The use of force against Iraq will also divert the attention of the United States from several scenarios that offer much greater danger to the civilized community. These are North Korea's development of nuclear weapons, which the Bush administration covered up for more than a year; nuclear weapons in Pakistan, a state that cannot guarantee the safety and security of such weapons; and the danger of unguarded nuclear stockpiles in Russia, where there are still 20,000 nuclear weapons at more than 120 separate sites.
The Clinton administration left office with programs in place to address the North Korean and Russian problems, but President Bush has walked away from the diplomatic dialogue with North Korea and the strategic arms dialogue with Russia.
The recent decision to alert strategic bombers and deploy an additional aircraft carrier to the Korean peninsula without a diplomatic strategy is a counterproductive rolling of the dice. At the same time, the weakest part of Mr. Powell's statement was his description of Iraq's nuclear program. U.N. inspection efforts essentially ended the Iraqi nuclear program in the 1990s; without fissile material and international assistance, it cannot be resumed.

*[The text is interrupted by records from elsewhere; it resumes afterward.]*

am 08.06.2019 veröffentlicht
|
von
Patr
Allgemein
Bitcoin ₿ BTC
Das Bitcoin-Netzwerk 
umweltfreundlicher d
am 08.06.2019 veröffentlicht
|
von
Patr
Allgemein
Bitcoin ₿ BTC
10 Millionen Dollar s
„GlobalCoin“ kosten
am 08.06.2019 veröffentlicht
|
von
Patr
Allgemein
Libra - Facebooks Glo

On balance, the United States has put the United Nations on notice that it cannot ignore Iraq's violations of U.N. resolutions if it wants to remain relevant, and Washington has warned Mr. Hussein that he must cooperate with the international community. At the same time, the Bush administration must understand that it cannot resort to force unilaterally and maintain its leadership of the international community.
Thus we are at a critical juncture at which the United Nations must establish that it can be effective in a difficult global environment, Iraq must return to the international community and the United States must understand that premature use of force will make it more difficult for diplomacy to work in the future.
Melvin A. Goodman is senior fellow at the Center for International Policy and a former analyst for Soviet affairs at the CIA.